Otto le Roi (28 November 1878 – 11 October 1916) was a German naturalist of French ancestry. He worked at the Koenig Museum specializing mainly on birds but also took an interest in the Odonata, amphibia, and molluscs. He was killed on the Carpathian Front.

Le Roi was born in Zweibrücken and was of French ancestry with ancestors who had served French kings. After a humanist education at the Apostle Gymnasium in Cologne, he went to the University of Bonn and studied pharmacy. He passed the state examination in 1904 but decided to follow his interest in zoology and received a doctorate in 1906 for studies on cirripedia. He then joined the newly formed Koenig Museum.

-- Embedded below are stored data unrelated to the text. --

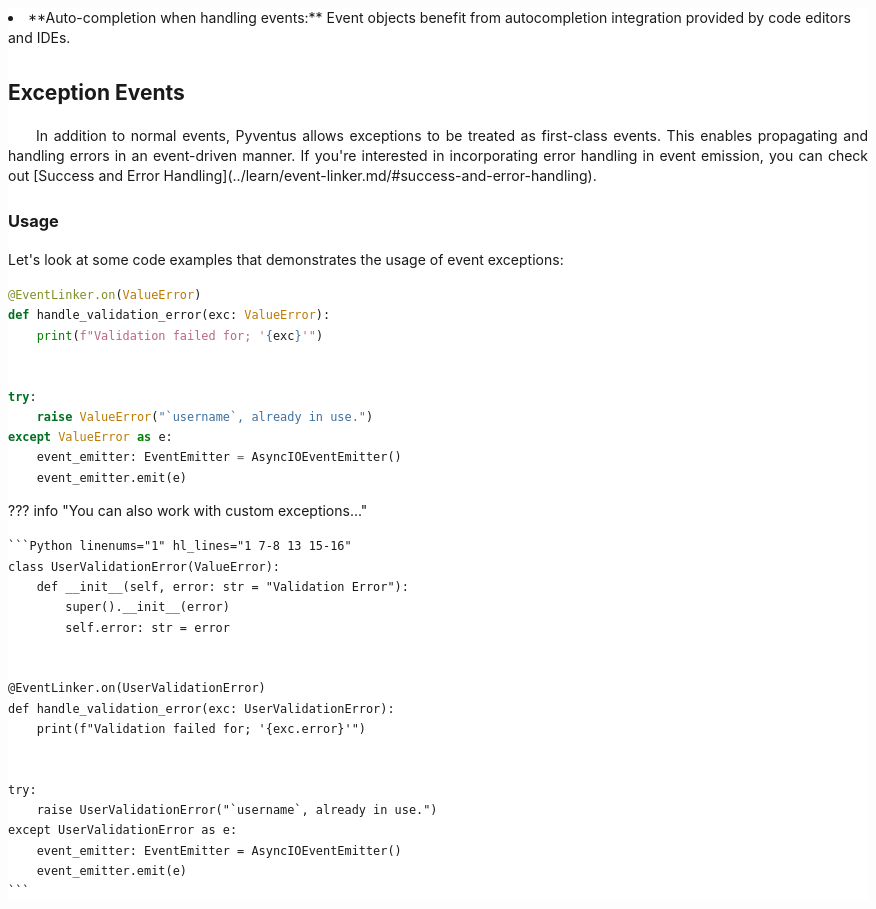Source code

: <li markdown>**Auto-completion when handling events:**
Event objects benefit from autocompletion integration provided by code editors and IDEs. 
</li>

</ul>

## Exception Events

<p style='text-align: justify;' markdown>
    &emsp;&emsp;In addition to normal events, Pyventus allows exceptions to be treated as first-class events. This enables
	propagating and handling errors in an event-driven manner. If you're interested in incorporating error handling
	in event emission, you can check out [Success and Error Handling](../learn/event-linker.md/#success-and-error-handling).
</p>

### Usage

<p style='text-align: justify;' markdown>
	Let's look at some code examples that demonstrates the usage of event exceptions:
</p>

```Python linenums="1" hl_lines="1-2 7 9-10"
@EventLinker.on(ValueError)
def handle_validation_error(exc: ValueError):
    print(f"Validation failed for; '{exc}'")


try:
    raise ValueError("`username`, already in use.")
except ValueError as e:
    event_emitter: EventEmitter = AsyncIOEventEmitter()
    event_emitter.emit(e)
```

??? info "You can also work with custom exceptions..."

    ```Python linenums="1" hl_lines="1 7-8 13 15-16"
    class UserValidationError(ValueError):
        def __init__(self, error: str = "Validation Error"):
            super().__init__(error)
            self.error: str = error


    @EventLinker.on(UserValidationError)
    def handle_validation_error(exc: UserValidationError):
        print(f"Validation failed for; '{exc.error}'")


    try:
        raise UserValidationError("`username`, already in use.")
    except UserValidationError as e:
        event_emitter: EventEmitter = AsyncIOEventEmitter()
        event_emitter.emit(e)
    ```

He went on several collecting expeditions including in 1907 and 1908 to Spitzbergen. He assisted Koenig in writing the Avifauna Spitzbergensis. In 1910 and 1912 he visited the Nile valley. In 1915 he joined the 11th Jäger Battalion in Marburg as a volunteer and in 1916 he was killed by artillery shelling while serving on a machine gun platoon on the Carpathian Front .

A mollusc Limicolaria leroii described by C. R. Boettger & Haas, 1913 was named after him but it is now a junior synonym of Limicolaria cailliaudi. A moth Eoophyla leroii, the neuropteran Berotta leroiana, the stonefly Neoperla leroiana and the grasshopper Aulocaroides leroii are named after him.